◆ Work to be completed: With every mark kept, transcribe all of the records.

◆ The data:

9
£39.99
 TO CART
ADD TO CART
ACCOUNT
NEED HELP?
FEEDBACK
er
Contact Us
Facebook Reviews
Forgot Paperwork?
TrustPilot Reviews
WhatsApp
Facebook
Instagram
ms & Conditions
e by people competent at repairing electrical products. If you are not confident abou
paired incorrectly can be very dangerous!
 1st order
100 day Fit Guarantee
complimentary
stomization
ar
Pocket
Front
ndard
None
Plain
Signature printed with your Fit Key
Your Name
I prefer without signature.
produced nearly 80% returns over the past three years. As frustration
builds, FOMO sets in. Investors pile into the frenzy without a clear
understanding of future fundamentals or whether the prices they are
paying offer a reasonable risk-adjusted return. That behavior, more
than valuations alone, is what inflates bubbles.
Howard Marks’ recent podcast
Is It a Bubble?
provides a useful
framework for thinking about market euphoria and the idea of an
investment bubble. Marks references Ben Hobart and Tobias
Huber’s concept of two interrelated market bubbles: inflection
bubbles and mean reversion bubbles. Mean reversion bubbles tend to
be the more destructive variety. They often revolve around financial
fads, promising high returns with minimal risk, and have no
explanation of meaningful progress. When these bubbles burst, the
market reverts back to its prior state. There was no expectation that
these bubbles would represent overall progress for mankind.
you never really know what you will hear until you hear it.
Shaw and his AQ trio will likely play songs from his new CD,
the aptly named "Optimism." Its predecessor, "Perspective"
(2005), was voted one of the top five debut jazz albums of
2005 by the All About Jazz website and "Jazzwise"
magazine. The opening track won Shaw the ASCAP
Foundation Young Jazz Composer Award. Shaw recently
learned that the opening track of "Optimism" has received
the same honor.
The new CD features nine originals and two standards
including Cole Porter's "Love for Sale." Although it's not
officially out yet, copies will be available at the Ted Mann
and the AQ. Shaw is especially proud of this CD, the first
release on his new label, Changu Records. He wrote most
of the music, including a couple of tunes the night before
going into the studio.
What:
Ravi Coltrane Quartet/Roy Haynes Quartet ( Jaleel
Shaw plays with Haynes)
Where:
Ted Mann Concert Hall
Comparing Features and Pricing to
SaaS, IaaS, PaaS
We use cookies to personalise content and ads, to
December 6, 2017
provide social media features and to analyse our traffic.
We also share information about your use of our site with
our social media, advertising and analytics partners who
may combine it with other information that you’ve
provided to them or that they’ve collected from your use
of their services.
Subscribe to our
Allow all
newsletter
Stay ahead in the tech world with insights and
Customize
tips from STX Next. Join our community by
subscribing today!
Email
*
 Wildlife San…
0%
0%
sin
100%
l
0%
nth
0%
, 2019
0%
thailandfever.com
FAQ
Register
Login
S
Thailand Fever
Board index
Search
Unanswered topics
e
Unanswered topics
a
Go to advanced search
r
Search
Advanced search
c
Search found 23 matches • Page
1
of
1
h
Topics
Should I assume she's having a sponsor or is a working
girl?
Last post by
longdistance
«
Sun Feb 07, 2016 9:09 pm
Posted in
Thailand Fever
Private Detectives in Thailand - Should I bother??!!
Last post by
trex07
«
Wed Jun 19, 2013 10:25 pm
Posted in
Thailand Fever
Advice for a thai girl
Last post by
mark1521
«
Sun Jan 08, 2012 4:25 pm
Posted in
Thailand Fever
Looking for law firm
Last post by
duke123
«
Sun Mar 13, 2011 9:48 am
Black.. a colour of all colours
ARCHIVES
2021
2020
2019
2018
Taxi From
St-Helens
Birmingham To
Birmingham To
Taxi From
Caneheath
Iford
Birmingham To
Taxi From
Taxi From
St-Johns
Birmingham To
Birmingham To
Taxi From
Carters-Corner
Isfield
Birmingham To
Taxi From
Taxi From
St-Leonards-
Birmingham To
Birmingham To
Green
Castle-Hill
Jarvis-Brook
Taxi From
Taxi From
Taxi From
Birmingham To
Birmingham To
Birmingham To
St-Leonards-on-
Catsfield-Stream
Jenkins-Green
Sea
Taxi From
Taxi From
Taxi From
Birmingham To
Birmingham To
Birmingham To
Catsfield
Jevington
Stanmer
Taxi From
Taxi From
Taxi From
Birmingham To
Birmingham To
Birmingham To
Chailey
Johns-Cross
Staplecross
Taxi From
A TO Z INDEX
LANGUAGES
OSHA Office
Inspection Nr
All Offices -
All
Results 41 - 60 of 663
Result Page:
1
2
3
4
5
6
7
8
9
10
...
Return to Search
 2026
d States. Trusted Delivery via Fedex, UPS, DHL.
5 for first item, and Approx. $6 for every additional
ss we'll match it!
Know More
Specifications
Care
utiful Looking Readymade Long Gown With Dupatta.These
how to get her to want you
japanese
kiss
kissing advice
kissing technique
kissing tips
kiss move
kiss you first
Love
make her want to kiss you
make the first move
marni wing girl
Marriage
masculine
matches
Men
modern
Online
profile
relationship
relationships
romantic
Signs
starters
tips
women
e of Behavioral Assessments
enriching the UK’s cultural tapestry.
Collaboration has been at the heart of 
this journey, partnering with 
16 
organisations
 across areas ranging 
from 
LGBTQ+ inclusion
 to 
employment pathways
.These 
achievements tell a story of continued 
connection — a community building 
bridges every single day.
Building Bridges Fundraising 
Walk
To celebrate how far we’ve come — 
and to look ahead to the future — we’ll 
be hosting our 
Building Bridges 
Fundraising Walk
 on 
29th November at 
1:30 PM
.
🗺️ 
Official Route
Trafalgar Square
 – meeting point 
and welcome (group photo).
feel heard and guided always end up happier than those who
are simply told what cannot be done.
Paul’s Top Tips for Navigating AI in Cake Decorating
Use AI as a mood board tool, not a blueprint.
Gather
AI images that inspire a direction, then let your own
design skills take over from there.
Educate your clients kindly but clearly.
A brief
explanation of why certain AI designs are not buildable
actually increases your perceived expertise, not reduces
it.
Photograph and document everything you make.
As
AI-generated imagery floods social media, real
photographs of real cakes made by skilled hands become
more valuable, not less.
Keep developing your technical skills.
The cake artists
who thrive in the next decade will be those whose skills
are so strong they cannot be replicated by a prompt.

◆ Expected output:
9
£39.99
 TO CART
ADD TO CART
ACCOUNT
NEED HELP?
FEEDBACK
er
Contact Us
Facebook Reviews
Forgot Paperwork?
TrustPilot Reviews
WhatsApp
Facebook
Instagram
ms & Conditions
e by people competent at repairing electrical products. If you are not confident abou
paired incorrectly can be very dangerous!
 1st order
100 day Fit Guarantee
complimentary
stomization
ar
Pocket
Front
ndard
None
Plain
Signature printed with your Fit Key
Your Name
I prefer without signature.
produced nearly 80% returns over the past three years. As frustration
builds, FOMO sets in. Investors pile into the frenzy without a clear
understanding of future fundamentals or whether the prices they are
paying offer a reasonable risk-adjusted return. That behavior, more
than valuations alone, is what inflates bubbles.
Howard Marks’ recent podcast
Is It a Bubble?
provides a useful
framework for thinking about market euphoria and the idea of an
investment bubble. Marks references Ben Hobart and Tobias
Huber’s concept of two interrelated market bubbles: inflection
bubbles and mean reversion bubbles. Mean reversion bubbles tend to
be the more destructive variety. They often revolve around financial
fads, promising high returns with minimal risk, and have no
explanation of meaningful progress. When these bubbles burst, the
market reverts back to its prior state. There was no expectation that
these bubbles would represent overall progress for mankind.
you never really know what you will hear until you hear it.
Shaw and his AQ trio will likely play songs from his new CD,
the aptly named "Optimism." Its predecessor, "Perspective"
(2005), was voted one of the top five debut jazz albums of
2005 by the All About Jazz website and "Jazzwise"
magazine. The opening track won Shaw the ASCAP
Foundation Young Jazz Composer Award. Shaw recently
learned that the opening track of "Optimism" has received
the same honor.
The new CD features nine originals and two standards
including Cole Porter's "Love for Sale." Although it's not
officially out yet, copies will be available at the Ted Mann
and the AQ. Shaw is especially proud of this CD, the first
release on his new label, Changu Records. He wrote most
of the music, including a couple of tunes the night before
going into the studio.
What:
Ravi Coltrane Quartet/Roy Haynes Quartet ( Jaleel
Shaw plays with Haynes)
Where:
Ted Mann Concert Hall
Comparing Features and Pricing to
SaaS, IaaS, PaaS
We use cookies to personalise content and ads, to
December 6, 2017
provide social media features and to analyse our traffic.
We also share information about your use of our site with
our social media, advertising and analytics partners who
may combine it with other information that you’ve
provided to them or that they’ve collected from your use
of their services.
Subscribe to our
Allow all
newsletter
Stay ahead in the tech world with insights and
Customize
tips from STX Next. Join our community by
subscribing today!
Email
*
 Wildlife San…
0%
0%
sin
100%
l
0%
nth
0%
, 2019
0%
thailandfever.com
FAQ
Register
Login
S
Thailand Fever
Board index
Search
Unanswered topics
e
Unanswered topics
a
Go to advanced search
r
Search
Advanced search
c
Search found 23 matches • Page
1
of
1
h
Topics
Should I assume she's having a sponsor or is a working
girl?
Last post by
longdistance
«
Sun Feb 07, 2016 9:09 pm
Posted in
Thailand Fever
Private Detectives in Thailand - Should I bother??!!
Last post by
trex07
«
Wed Jun 19, 2013 10:25 pm
Posted in
Thailand Fever
Advice for a thai girl
Last post by
mark1521
«
Sun Jan 08, 2012 4:25 pm
Posted in
Thailand Fever
Looking for law firm
Last post by
duke123
«
Sun Mar 13, 2011 9:48 am
Black.. a colour of all colours
ARCHIVES
2021
2020
2019
2018
Taxi From
St-Helens
Birmingham To
Birmingham To
Taxi From
Caneheath
Iford
Birmingham To
Taxi From
Taxi From
St-Johns
Birmingham To
Birmingham To
Taxi From
Carters-Corner
Isfield
Birmingham To
Taxi From
Taxi From
St-Leonards-
Birmingham To
Birmingham To
Green
Castle-Hill
Jarvis-Brook
Taxi From
Taxi From
Taxi From
Birmingham To
Birmingham To
Birmingham To
St-Leonards-on-
Catsfield-Stream
Jenkins-Green
Sea
Taxi From
Taxi From
Taxi From
Birmingham To
Birmingham To
Birmingham To
Catsfield
Jevington
Stanmer
Taxi From
Taxi From
Taxi From
Birmingham To
Birmingham To
Birmingham To
Chailey
Johns-Cross
Staplecross
Taxi From
A TO Z INDEX
LANGUAGES
OSHA Office
Inspection Nr
All Offices -
All
Results 41 - 60 of 663
Result Page:
1
2
3
4
5
6
7
8
9
10
...
Return to Search
 2026
d States. Trusted Delivery via Fedex, UPS, DHL.
5 for first item, and Approx. $6 for every additional
ss we'll match it!
Know More
Specifications
Care
utiful Looking Readymade Long Gown With Dupatta.These
how to get her to want you
japanese
kiss
kissing advice
kissing technique
kissing tips
kiss move
kiss you first
Love
make her want to kiss you
make the first move
marni wing girl
Marriage
masculine
matches
Men
modern
Online
profile
relationship
relationships
romantic
Signs
starters
tips
women
e of Behavioral Assessments
enriching the UK’s cultural tapestry.
Collaboration has been at the heart of 
this journey, partnering with 
16 
organisations
 across areas ranging 
from 
LGBTQ+ inclusion
 to 
employment pathways
.These 
achievements tell a story of continued 
connection — a community building 
bridges every single day.
Building Bridges Fundraising 
Walk
To celebrate how far we’ve come — 
and to look ahead to the future — we’ll 
be hosting our 
Building Bridges 
Fundraising Walk
 on 
29th November at 
1:30 PM
.
🗺️ 
Official Route
Trafalgar Square
 – meeting point 
and welcome (group photo).
feel heard and guided always end up happier than those who
are simply told what cannot be done.
Paul’s Top Tips for Navigating AI in Cake Decorating
Use AI as a mood board tool, not a blueprint.
Gather
AI images that inspire a direction, then let your own
design skills take over from there.
Educate your clients kindly but clearly.
A brief
explanation of why certain AI designs are not buildable
actually increases your perceived expertise, not reduces
it.
Photograph and document everything you make.
As
AI-generated imagery floods social media, real
photographs of real cakes made by skilled hands become
more valuable, not less.
Keep developing your technical skills.
The cake artists
who thrive in the next decade will be those whose skills
are so strong they cannot be replicated by a prompt.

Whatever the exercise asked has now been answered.